England kick off their 2019 Women's World Cup campaign in just over a week's time.
This is everything you need to know about the Lionesses ahead of the tournament...
England have a diverse squad that draws players from clubs in as many as five different countries, with a handful of individuals plying their domestic trade in France, Germany, Spain and the United States. That can only be good for exposing players to different football cultures.
Goalkeepers: Karen Bardsley (Man City), Carly Telford (Chelsea), Mary Earps (Wolfsburg)
Defenders: Lucy Bronze (Lyon), Alex Greenwood (Man United), Steph Houghton (Man City), Millie Bright (Chelsea), Demi Stokes (Man City), Leah Williamson (Arsenal), Abbie McManus (Man City*), Rachel Daley (Houston Dash)
Midfielders: Keira Walsh (Man City), Jill Scott (Man City), Jade Moore (Reading), Georgia Stanway (Man City), Karen Carney (Chelsea), Lucy Staniforth (Birmingham)
Forwards: Nikita Parris (Man City*), Jodie Taylor (Reign FC), Fran Kirby (Chelsea), Toni Duggan (Barcelona), Ellen White (Birmingham*), Beth Mead (Arsenal)
*Abbie McManus, Nikita Parris and Ellen White have all agreed post-World Cup transfers and will be joining Manchester United, Lyon and Manchester City respectively after the tournament.
Phil Neville got the job in early 2018, despite having minimal managerial experience and never having worked in women's football, but has had a generally positive impact.
He has brought a fresh approach at a time when it was needed for England to reach the next level and his years working in a tremendously competitive and winning environment at Manchester United are no doubt a great asset in terms of focusing the mentality of his players.
"It has been really good having him in. He tries to build relationships with the players, understand how we are feeling and how he can help us," Jodie Taylor told Sky Sports in April.

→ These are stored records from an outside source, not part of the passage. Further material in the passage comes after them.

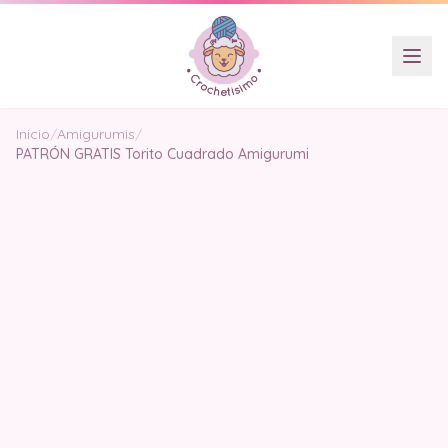
Inicio
/
Amigurumis
/
PATRÓN GRATIS Torito Cuadrado Amigurumi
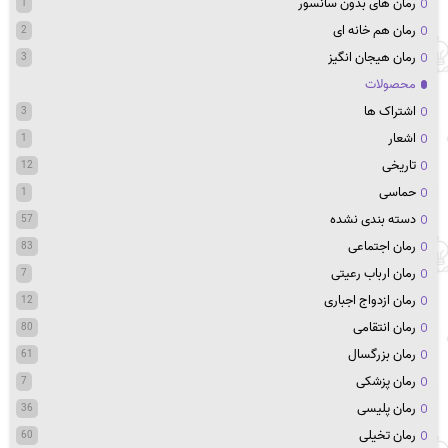
رمان های بدون سانسور
1
رمان هم خانه ای
2
رمان هیجان انگیز
3
محصولات
اشتراک ها
3
اشعار
1
تاریخی
12
حماسی
1
دسته بندی نشده
57
رمان اجتماعی
83
رمان ارباب رعیتی
7
رمان ازدواج اجباری
12
رمان انتقامی
80
رمان بزرگسال
61
رمان پزشکی
7
رمان پلیسی
36
رمان تخیلی
60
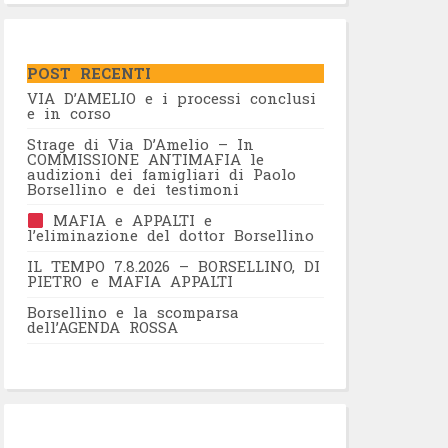
POST RECENTI
VIA D’AMELIO e i processi conclusi
e in corso
Strage di Via D’Amelio – In
COMMISSIONE ANTIMAFIA le
audizioni dei famigliari di Paolo
Borsellino e dei testimoni
MAFIA e APPALTI e
l’eliminazione del dottor Borsellino
IL TEMPO 7.8.2026 – BORSELLINO, DI
PIETRO e MAFIA APPALTI
Borsellino e la scomparsa
dell’AGENDA ROSSA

England have played six times in 2019, winning four, drawing once and losing once.
27 February 2019
England 2-1 Brazil
Chester, Pennsylvania, USA
2 March 2019
USA 2-2 England
Nashville, Tennessee, USA
5 March 2019
Japan 0-3 England
Tampa, Florida, USA
5 April 2019
England 0-1 Canada
9 April 2019
England 2-1 Spain
25 May 2019
England 2-0 Denmark
England can boast excellent strength in depth, particularly in attacking areas. Beyond Nikita Parris, who scored 19 Women's Super League goals this season, there is Toni Duggan, a Champions League finalist with Barcelona, Jodie Taylor, the Golden Boot winner at Euro 2017, and Ellen White (below), a favourite of Phil Neville's who will always chip in with goals.

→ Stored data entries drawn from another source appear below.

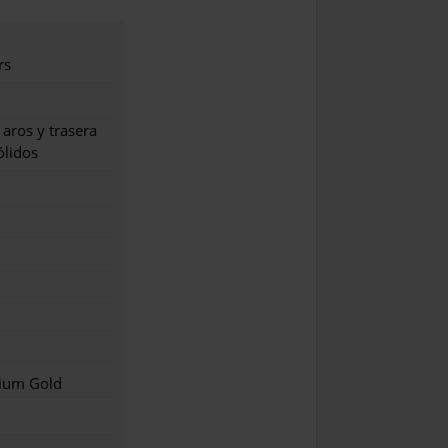
rs
 aros y trasera
ólidos
ium Gold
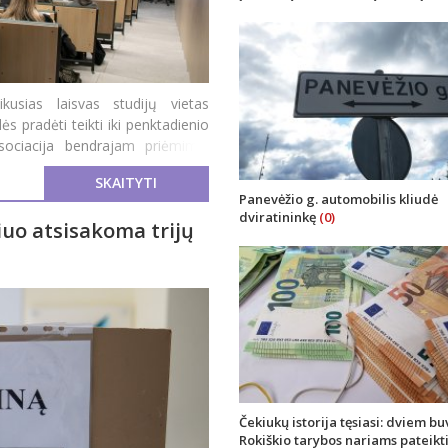
kusias laisvas studijų vietas
ės pradėti teikti iki penktadienio
sociacija bendrajam priėmimui
SKAITYTI
Panevėžio g. automobilis kliudė
dviratininkę
(0)
iuo atsisakoma trijų
Čekiukų istorija tęsiasi: dviem b
Rokiškio tarybos nariams pateikt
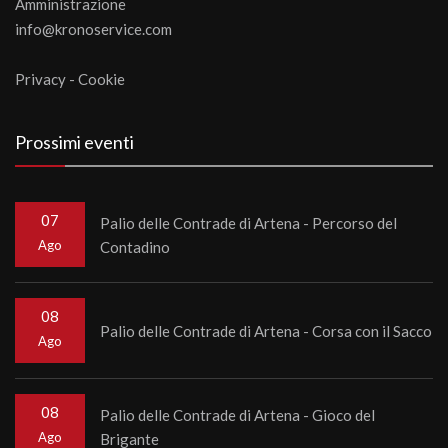
Amministrazione
info@kronoservice.com
Privacy
-
Cookie
Prossimi eventi
07
Palio delle Contrade di Artena - Percorso del
Ago
Contadino
08
Palio delle Contrade di Artena - Corsa con il Sacco
Ago
08
Palio delle Contrade di Artena - Gioco del
Ago
Brigante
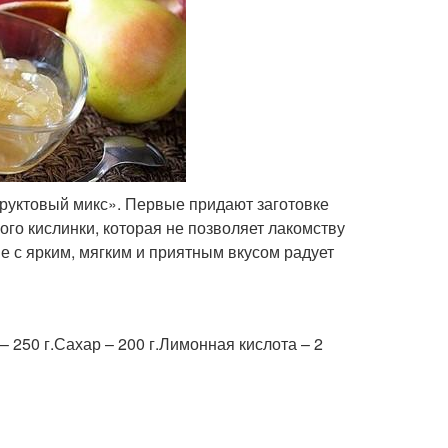
руктовый микс». Первые придают заготовке
го кислинки, которая не позволяет лакомству
е с ярким, мягким и приятным вкусом радует
– 250 г.Сахар – 200 г.Лимонная кислота – 2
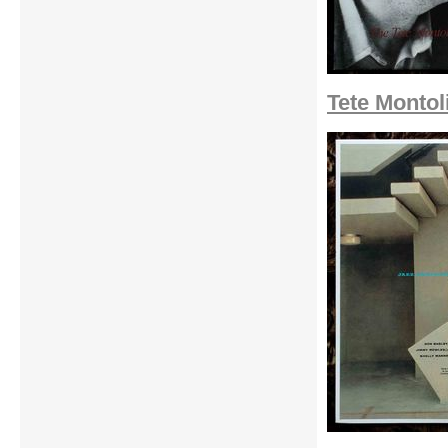
Tete Montol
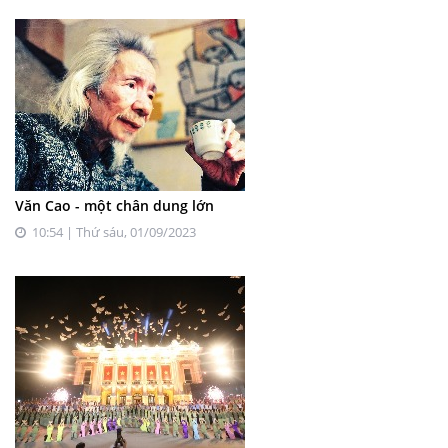
Văn Cao - một chân dung lớn
10:54 | Thứ sáu, 01/09/2023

On top of that, Chelsea star Fran Kirby is an elite creator, while Arsenal forward Beth Mead has an eye for the spectacular and led the WSL in assists in 2018/19.
In midfield, influential pair Jordan Nobbs and Izzy Christiansen missed out due to injury, but that has allowed the equally talented Keira Walsh, 22, and Georgia Stanway, 20, to come to the fore.

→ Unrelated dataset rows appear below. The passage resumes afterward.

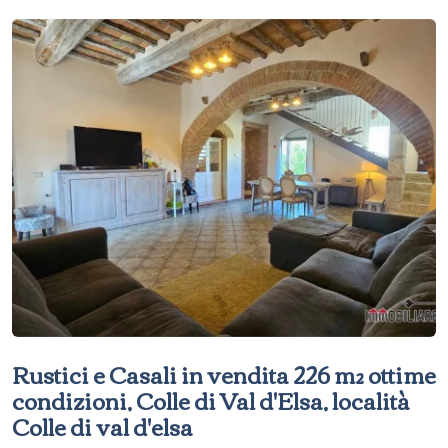
Rustici e Casali in vendita 226 m² ottime
condizioni, Colle di Val d'Elsa, località
Colle di val d'elsa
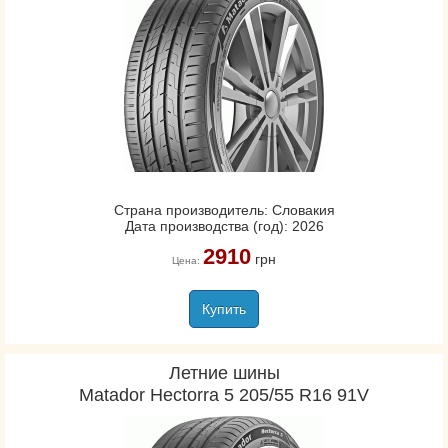
Страна производитель: Словакия
Дата производства (год): 2026
2910
грн
Цена:
Купить
Летние шины
Matador Hectorra 5 205/55 R16 91V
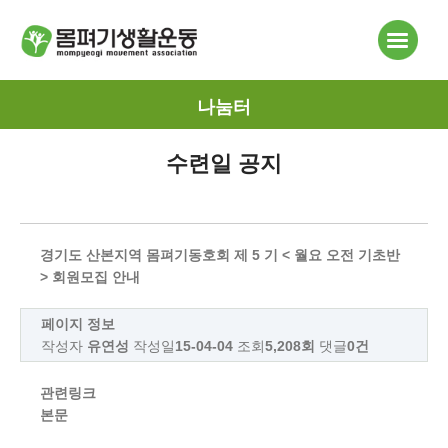
나눔터
수련일 공지
경기도 산본지역 몸펴기동호회 제 5 기 < 월요 오전 기초반
> 회원모집 안내
페이지 정보
작성자
유연성
작성일
15-04-04
조회
5,208회
댓글
0건
관련링크
본문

Recent results alone perhaps don't tell the whole story. England did win the SheBelieves Cup for the first time in March, a prestigious honour, but the United States and Japan both put out experimental sides - as did England - and both should be better this summer.
A laboured England aide was beaten by a defensively strong Canada in April, while subsequent friendly wins over Spain and Denmark weren't as polished as Neville would have hoped.
Dealing with the pressure of expectation is something that England, who have only ever been underdogs flying under the radar at past World Cups, have to learn.
Group D Opponents
England are drawn in Group D alongside Scotland, Argentina and Japan.
For Scotland, this is a first ever World Cup and only a second major international tournament after qualifying for Euro 2017. As it happens, England also played Scotland in their opening fixture in that competition and thrashed their local rivals 6-0.
The lowest FIFA-ranked team in the group, Argentina are at their first World Cup for 12 years and have never previously won a World Cup game, losing all six they've played. England thrashed them 6-1 in 2007, a week after La Albiceleste had lost 11-0 to Germany.
2011 winners Japan are the biggest threat in Group D and a dark horse for the trophy. It is a relatively young Japanese squad, but one that is led by experience at the back in the shape of Saki Kumagai, Aya Sameshima and Rumi Utsugi, and technically excellent.
9 June 2019
England vs Scotland
Allianz Riviera, Nice
14 June 2019
England vs Argentina
Stade Oceane, Le Havre
19 June 2019
Japan vs England
Allianz Riviera, Nice
Route to the Final
Top spot for England would mean a winnable last 16 pairing with the third place team from groups B, E or F - potentially China, Spain, New Zealand, Cameroon or Chile.
There would be a quarter final against the runner up from groups A or C - maybe Norway, South Korea, Brazil or Italy. The semi final would be a likely meeting with the United States or France, with Germany expected to reach the final from the other side of the knockout bracket.